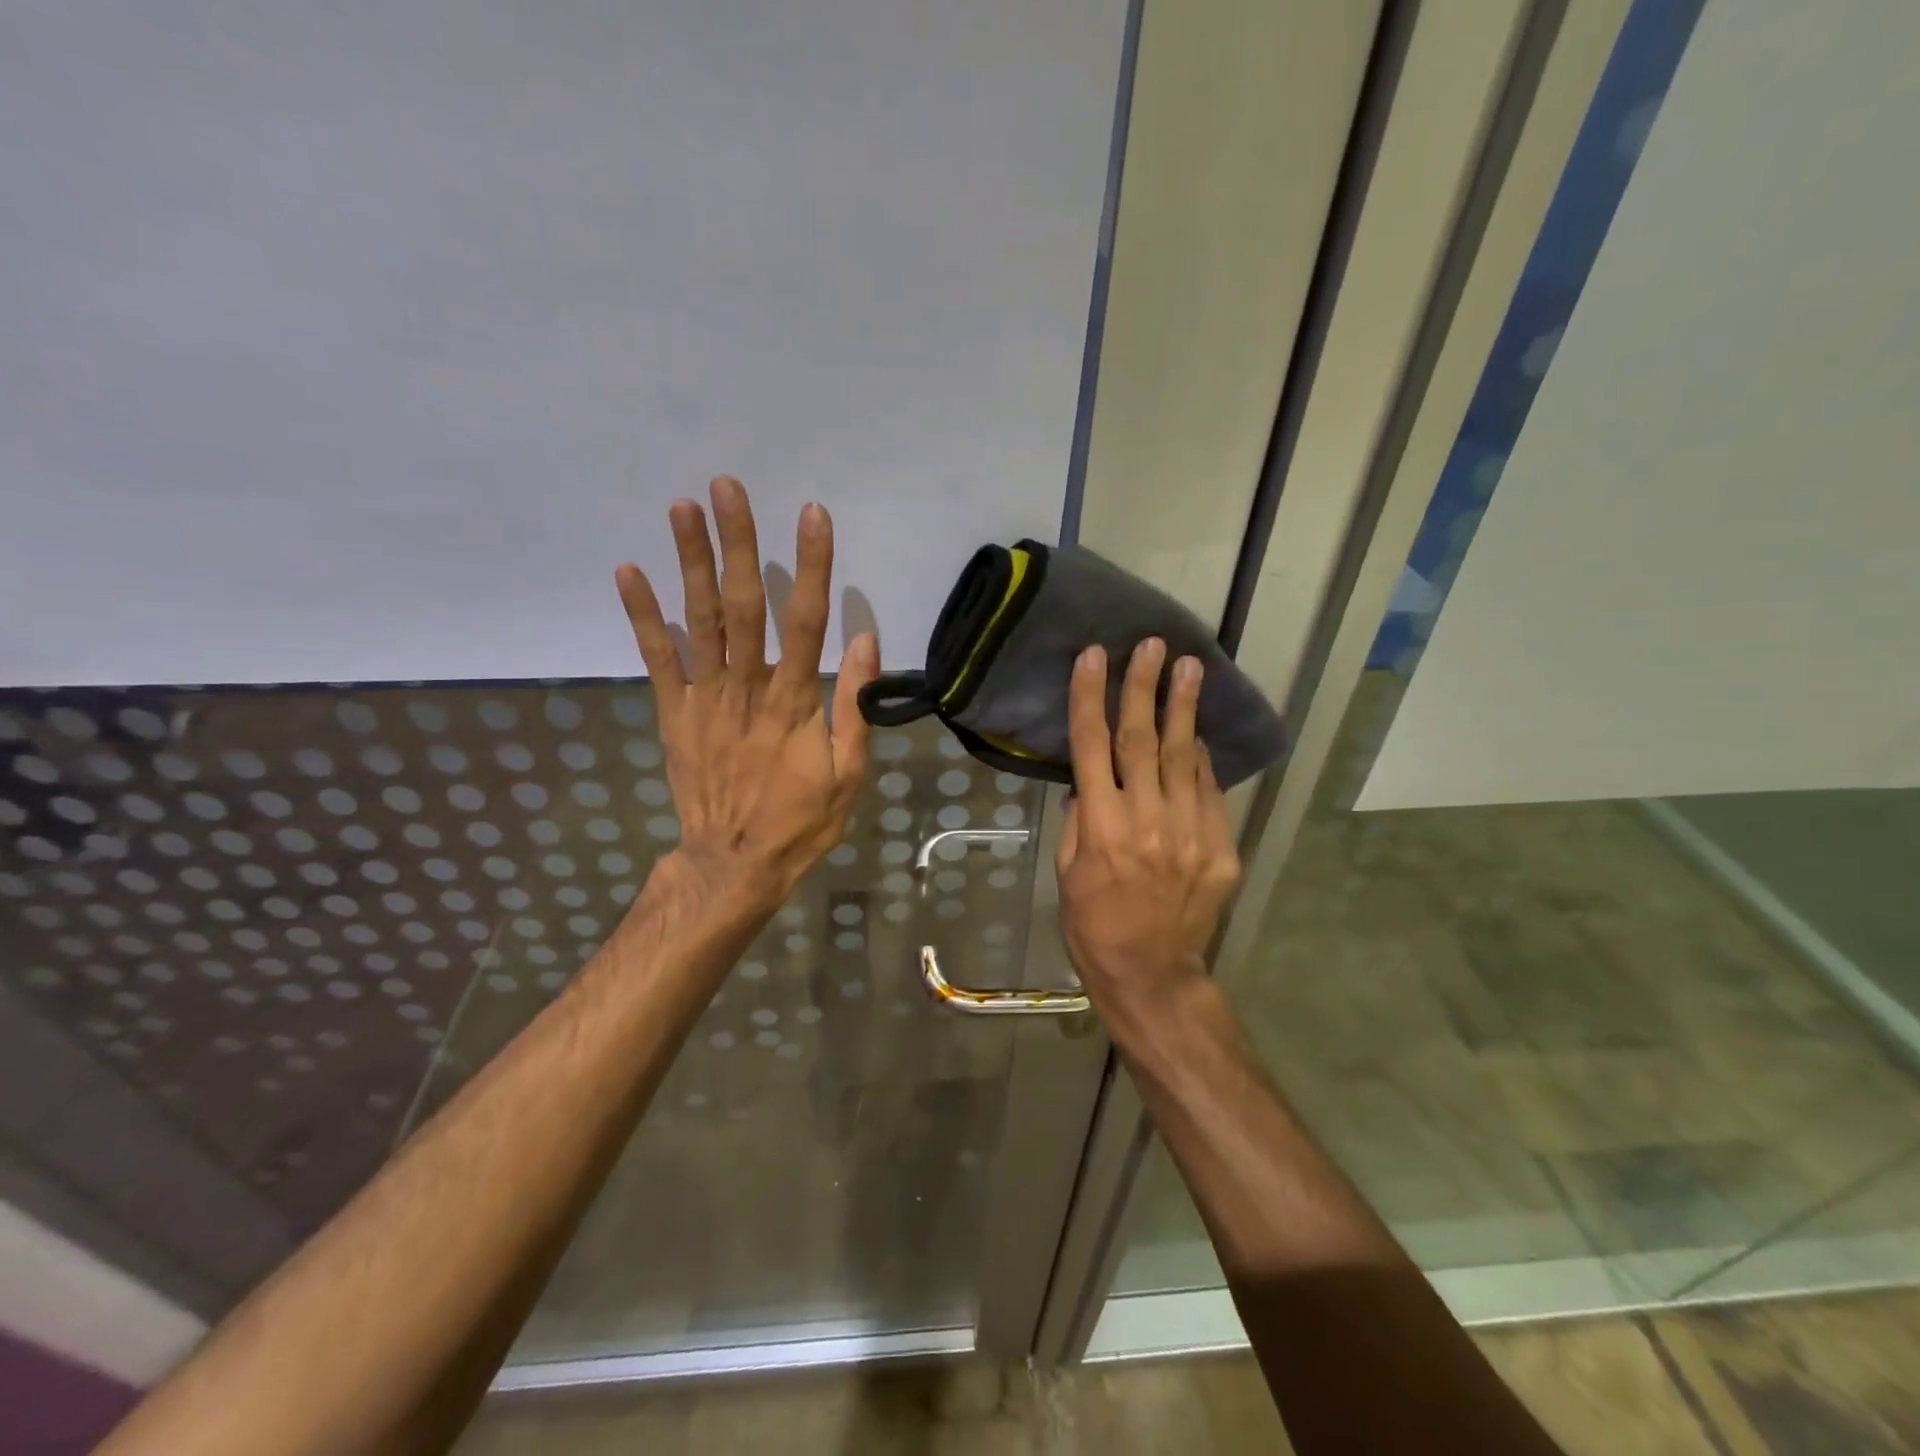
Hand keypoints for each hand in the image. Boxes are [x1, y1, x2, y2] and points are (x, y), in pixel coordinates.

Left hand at [615, 476, 878, 917]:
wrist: (733, 865)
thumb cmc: (800, 821)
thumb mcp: (848, 775)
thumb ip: (854, 707)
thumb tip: (867, 641)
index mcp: (793, 702)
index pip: (805, 621)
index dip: (810, 566)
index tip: (812, 515)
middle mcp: (746, 689)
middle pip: (742, 605)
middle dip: (736, 543)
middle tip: (726, 486)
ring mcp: (704, 698)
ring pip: (698, 620)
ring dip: (690, 562)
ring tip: (683, 507)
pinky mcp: (673, 713)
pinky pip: (656, 659)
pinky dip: (642, 615)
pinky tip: (630, 571)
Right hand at [1056, 639, 1241, 1017]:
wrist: (1150, 971)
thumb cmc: (1093, 923)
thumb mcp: (1066, 871)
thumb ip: (1079, 819)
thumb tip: (1090, 779)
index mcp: (1100, 827)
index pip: (1091, 746)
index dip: (1089, 697)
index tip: (1093, 656)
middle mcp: (1146, 821)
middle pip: (1141, 739)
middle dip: (1144, 687)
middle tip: (1153, 645)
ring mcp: (1189, 833)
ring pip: (1183, 758)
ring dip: (1183, 710)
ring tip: (1190, 668)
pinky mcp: (1220, 848)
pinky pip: (1209, 792)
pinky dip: (1201, 760)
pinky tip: (1196, 735)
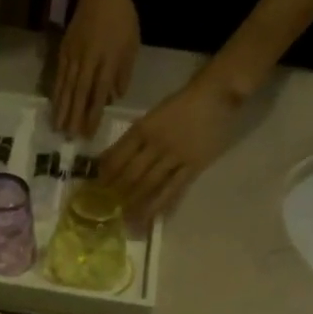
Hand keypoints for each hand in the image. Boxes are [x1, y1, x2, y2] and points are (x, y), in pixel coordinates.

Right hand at [52, 0, 139, 138]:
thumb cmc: (122, 18)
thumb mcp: (131, 44)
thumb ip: (123, 72)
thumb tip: (114, 97)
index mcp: (108, 60)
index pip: (99, 93)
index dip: (93, 114)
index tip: (89, 133)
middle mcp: (89, 60)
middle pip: (80, 94)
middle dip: (74, 117)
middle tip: (69, 137)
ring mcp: (74, 55)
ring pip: (67, 87)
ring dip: (62, 109)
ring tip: (58, 127)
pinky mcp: (64, 50)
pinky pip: (60, 76)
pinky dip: (56, 92)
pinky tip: (54, 105)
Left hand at [98, 71, 246, 224]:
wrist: (217, 94)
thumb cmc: (182, 103)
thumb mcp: (153, 115)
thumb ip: (135, 137)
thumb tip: (111, 159)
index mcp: (143, 128)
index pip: (118, 155)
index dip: (105, 174)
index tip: (95, 187)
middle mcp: (156, 144)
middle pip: (131, 174)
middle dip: (116, 193)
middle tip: (105, 209)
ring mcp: (176, 156)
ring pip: (150, 185)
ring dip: (135, 203)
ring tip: (124, 219)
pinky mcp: (194, 166)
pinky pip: (174, 189)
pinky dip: (161, 204)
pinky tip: (151, 216)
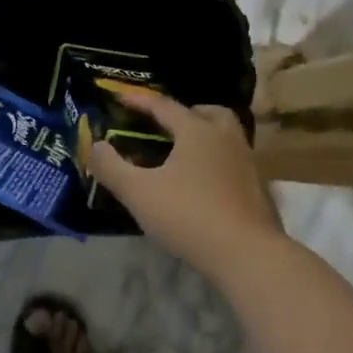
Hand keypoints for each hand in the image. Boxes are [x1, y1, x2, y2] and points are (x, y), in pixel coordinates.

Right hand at [86, 91, 286, 277]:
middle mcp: (226, 138)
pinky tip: (202, 184)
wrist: (247, 254)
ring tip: (182, 154)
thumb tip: (94, 145)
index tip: (120, 98)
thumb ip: (111, 167)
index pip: (164, 106)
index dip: (140, 101)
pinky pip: (233, 162)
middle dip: (186, 113)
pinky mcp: (257, 189)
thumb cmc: (188, 215)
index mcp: (197, 131)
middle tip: (167, 125)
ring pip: (226, 136)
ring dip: (205, 137)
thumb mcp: (138, 192)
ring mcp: (247, 163)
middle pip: (209, 113)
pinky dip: (216, 162)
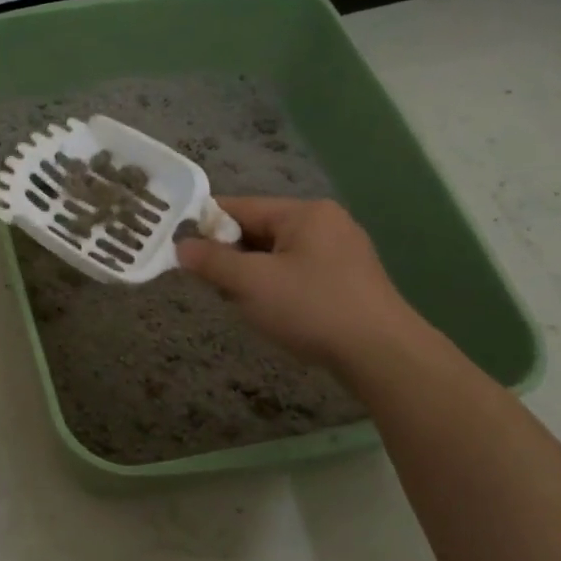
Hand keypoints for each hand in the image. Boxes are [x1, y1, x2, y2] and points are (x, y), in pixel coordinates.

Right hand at [176, 197, 420, 377]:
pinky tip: (273, 312)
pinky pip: (299, 273)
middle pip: (260, 230)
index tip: (180, 248)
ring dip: (253, 275)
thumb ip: (212, 262)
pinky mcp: (349, 280)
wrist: (380, 353)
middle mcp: (326, 223)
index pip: (241, 207)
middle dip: (231, 256)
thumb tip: (181, 246)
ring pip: (278, 255)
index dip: (206, 226)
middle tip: (211, 285)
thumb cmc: (311, 308)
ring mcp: (342, 251)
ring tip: (240, 303)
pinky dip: (277, 287)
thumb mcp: (251, 283)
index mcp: (304, 212)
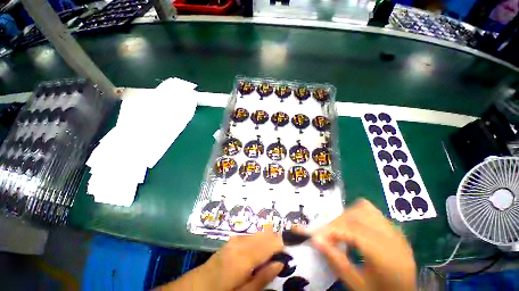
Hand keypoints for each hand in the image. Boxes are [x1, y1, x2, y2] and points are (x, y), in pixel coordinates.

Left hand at [158, 229, 282, 290]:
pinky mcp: (233, 238)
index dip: (282, 242)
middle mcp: (241, 242)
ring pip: (259, 233)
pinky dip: (259, 239)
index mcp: (245, 257)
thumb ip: (263, 277)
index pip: (270, 243)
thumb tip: (280, 263)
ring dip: (268, 238)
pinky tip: (261, 248)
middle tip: (285, 249)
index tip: (292, 246)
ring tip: (274, 249)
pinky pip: (251, 235)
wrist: (198, 285)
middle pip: (265, 234)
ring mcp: (236, 238)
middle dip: (276, 239)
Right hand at [311, 199, 415, 290]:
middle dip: (336, 223)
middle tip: (326, 235)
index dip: (331, 231)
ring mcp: (395, 231)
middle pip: (356, 217)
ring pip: (363, 209)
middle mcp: (392, 237)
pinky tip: (353, 225)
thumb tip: (315, 240)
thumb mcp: (356, 283)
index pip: (353, 231)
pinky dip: (357, 213)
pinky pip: (372, 211)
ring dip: (346, 216)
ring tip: (339, 229)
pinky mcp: (393, 229)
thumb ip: (335, 260)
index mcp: (385, 254)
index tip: (316, 236)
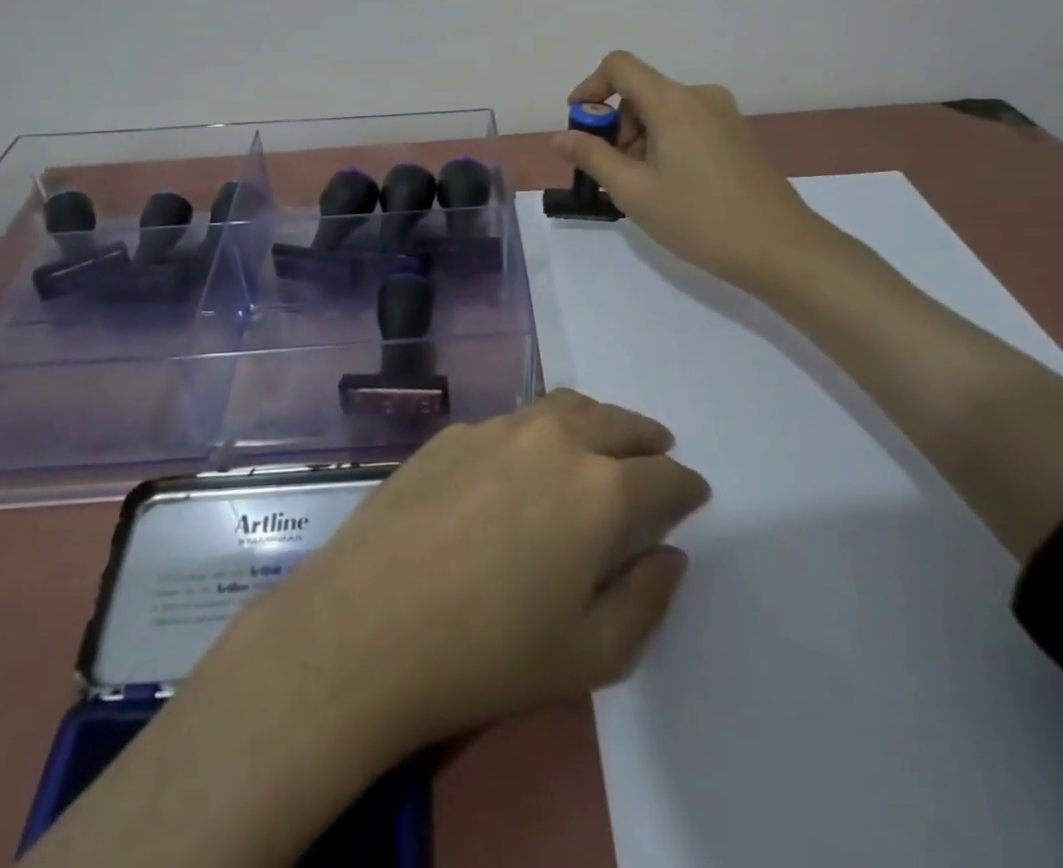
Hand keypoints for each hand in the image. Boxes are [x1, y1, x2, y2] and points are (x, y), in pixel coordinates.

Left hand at [201, 390, 709, 761]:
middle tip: (656, 451)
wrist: (369, 625)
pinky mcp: (452, 433)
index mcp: (600, 490)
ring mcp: (497, 428)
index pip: (663, 476)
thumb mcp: (591, 654)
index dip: (685, 487)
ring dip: (593, 422)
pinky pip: (511, 423)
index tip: (692, 494)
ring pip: (563, 408)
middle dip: (646, 438)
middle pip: (617, 423)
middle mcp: (554, 441)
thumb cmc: (490, 653)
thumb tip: (670, 555)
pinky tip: (522, 463)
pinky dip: (536, 433)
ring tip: (598, 442)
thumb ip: (646, 600)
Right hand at [556, 49, 842, 290]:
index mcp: (673, 102)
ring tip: (640, 188)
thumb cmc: (699, 218)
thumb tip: (560, 137)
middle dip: (615, 127)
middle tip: (610, 174)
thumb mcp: (633, 191)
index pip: (619, 66)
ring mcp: (723, 115)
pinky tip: (667, 187)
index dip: (590, 87)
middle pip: (640, 93)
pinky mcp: (736, 135)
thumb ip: (592, 157)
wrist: (779, 248)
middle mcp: (700, 96)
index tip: (578, 125)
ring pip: (663, 112)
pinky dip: (664, 145)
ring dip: (639, 140)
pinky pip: (686, 125)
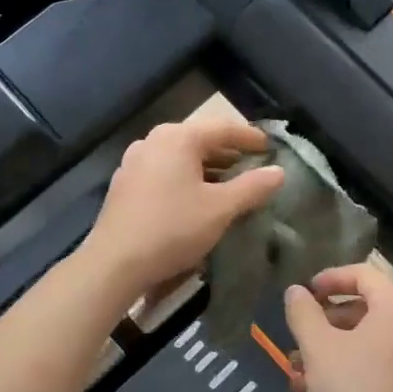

###

Exercise instructions: Exercise for the records above: copy only the lines from the one with "thumb mcp: (138, 192)" to the one with "thumb mcp: (356, 283)", both ends kept, and drop the pictures.

Finished task:
thumb mcp: (138, 192)
ring mcp: (247, 163)
middle pip: (209, 113)
pinky dip: (216, 162)
Hand keypoints for each hand in the image. Boxes are [x1, y1, x2, y2] and points are (x, y), in pixel coordinates.

Right hand at [176, 197, 420, 377]:
pinky tip: (273, 312)
pinky pip: (299, 273)
middle pip: (260, 230)
index tip: (180, 248)
ring dip: (253, 275)
thumb ip: (212, 262)
pinky mcp: (349, 280)
wrist: (380, 353)
middle mcp: (326, 223)
index pip: (241, 207)
middle dip: (231, 256)
thumb tip: (181, 246)
ring pip: (278, 255)
index dip: (206, 226)
middle tip: (211, 285)
thumb cmc: (311, 308)
ring mcp: (342, 251)
ring tip: (240, 303)
pinky dip: (277, 287)
thumb mcp: (251, 283)
index mcp: (304, 212)
Hand keypoints for each hand in the image. Boxes are [x1, y1, x2, y2] and points are (x, y), in pixel coordinates.

Left hand at [158, 229, 282, 290]:
pinky mcp: (233, 238)
index dip: (282, 242)
middle mcp: (241, 242)
ring pip: (259, 233)
pinky dip: (259, 239)
index mcp: (245, 257)
thumb ip: (263, 277)
index pip: (270, 243)
thumb tip: (280, 263)
ring dip: (268, 238)
pinky tip: (261, 248)
middle tip: (285, 249)
index tip: (292, 246)
ring tip: (274, 249)
pinky pip: (251, 235)
wrist: (198, 285)
middle pip: (265, 234)
ring mcp: (236, 238)
middle dip: (276, 239)
Right hand at [311, 199, 415, 290]:
middle dip: (336, 223)
middle tip: (326, 235)
index dip: (331, 231)
ring mcp: (395, 231)
middle pip: (356, 217)
ring pip: (363, 209)
middle mcp: (392, 237)
pinky tip: (353, 225)
thumb tip: (315, 240)
thumb mcp: (356, 283)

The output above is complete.